• What is needed
The answer must be the full data, restated word for word, with no pictures in it.

• Data below
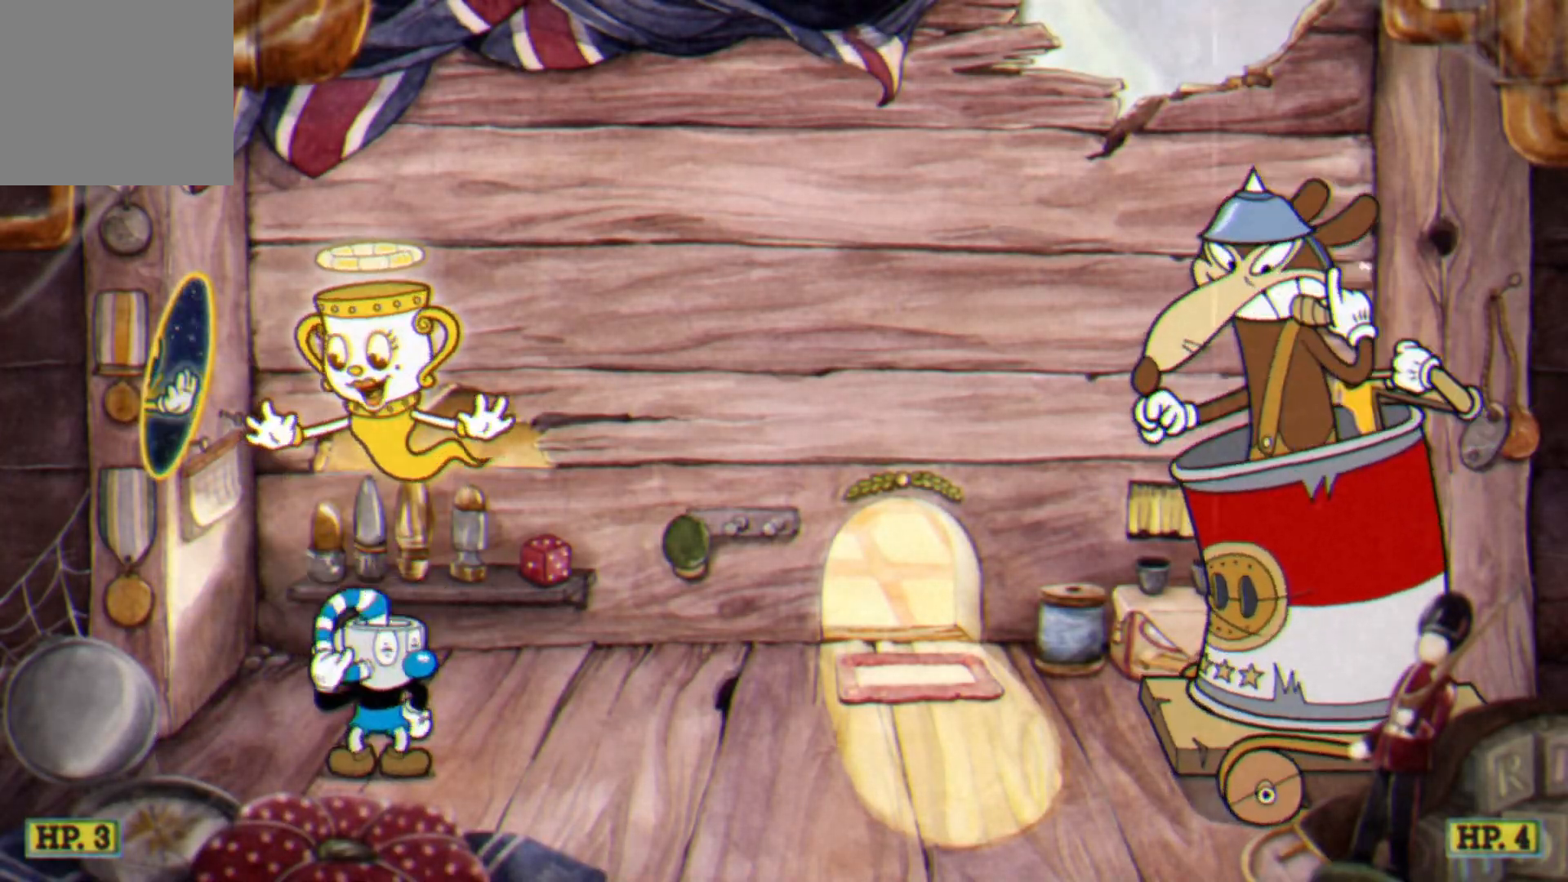
{"buttons": ["L2"], "left_stick": "right", "events": [[417, "left_stick", "right"]]}
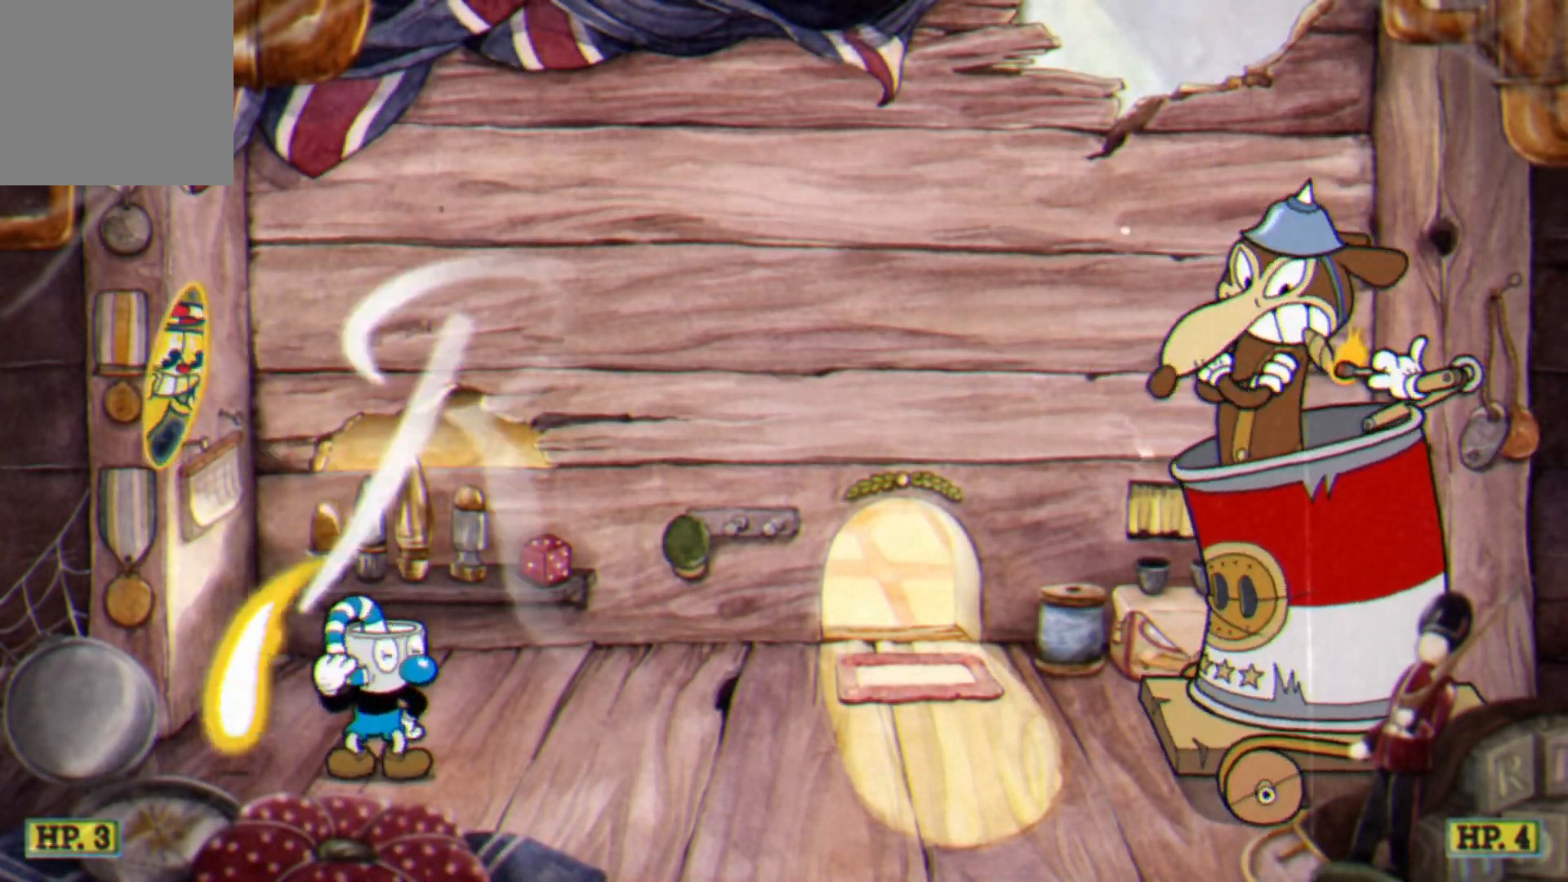
{"buttons": ["L2"], "left_stick": "right", "events": []}
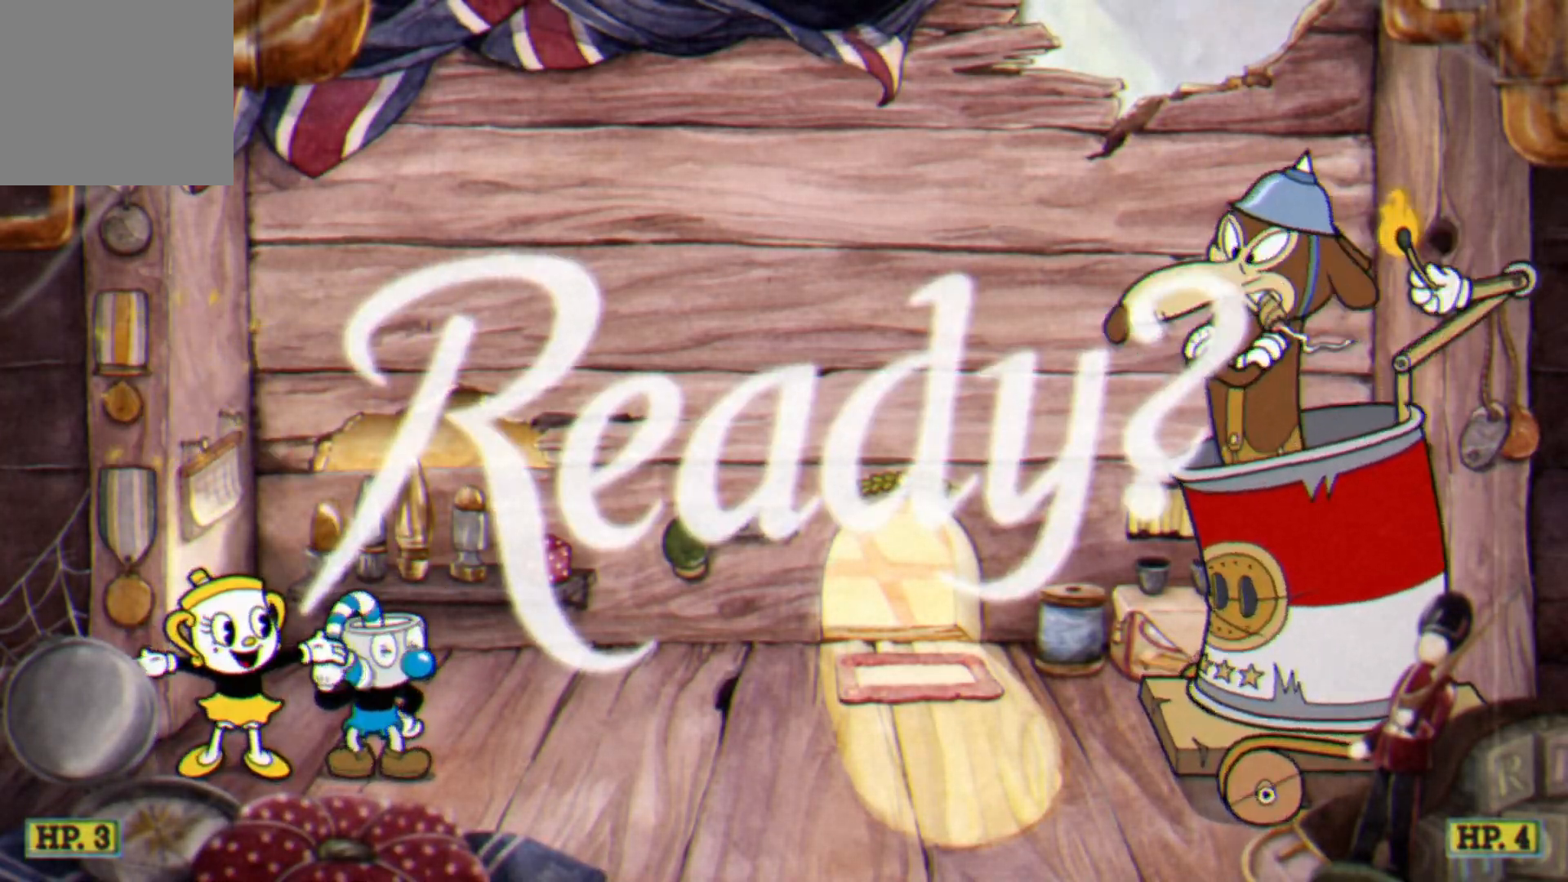
{"buttons": ["L2"], "left_stick": "right", "events": []}
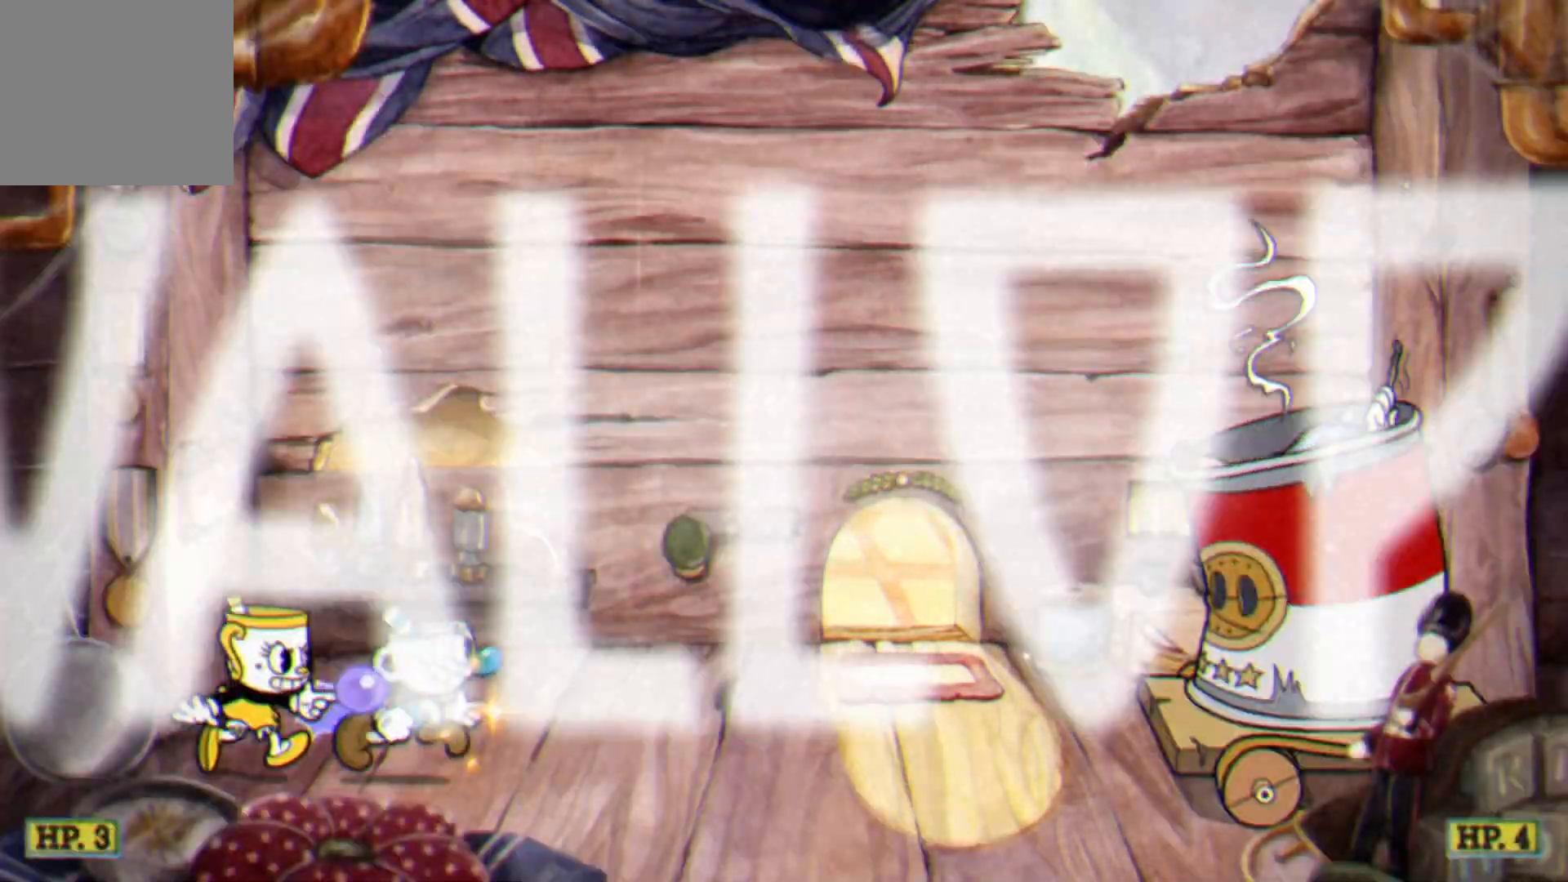
{"buttons": ["L2"], "left_stick": "right", "events": []}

• Exercise answer
{"buttons": ["L2"], "left_stick": "right", "events": [[417, "left_stick", "right"]]}
{"buttons": ["L2"], "left_stick": "right", "events": []}
{"buttons": ["L2"], "left_stick": "right", "events": []}
{"buttons": ["L2"], "left_stick": "right", "events": []}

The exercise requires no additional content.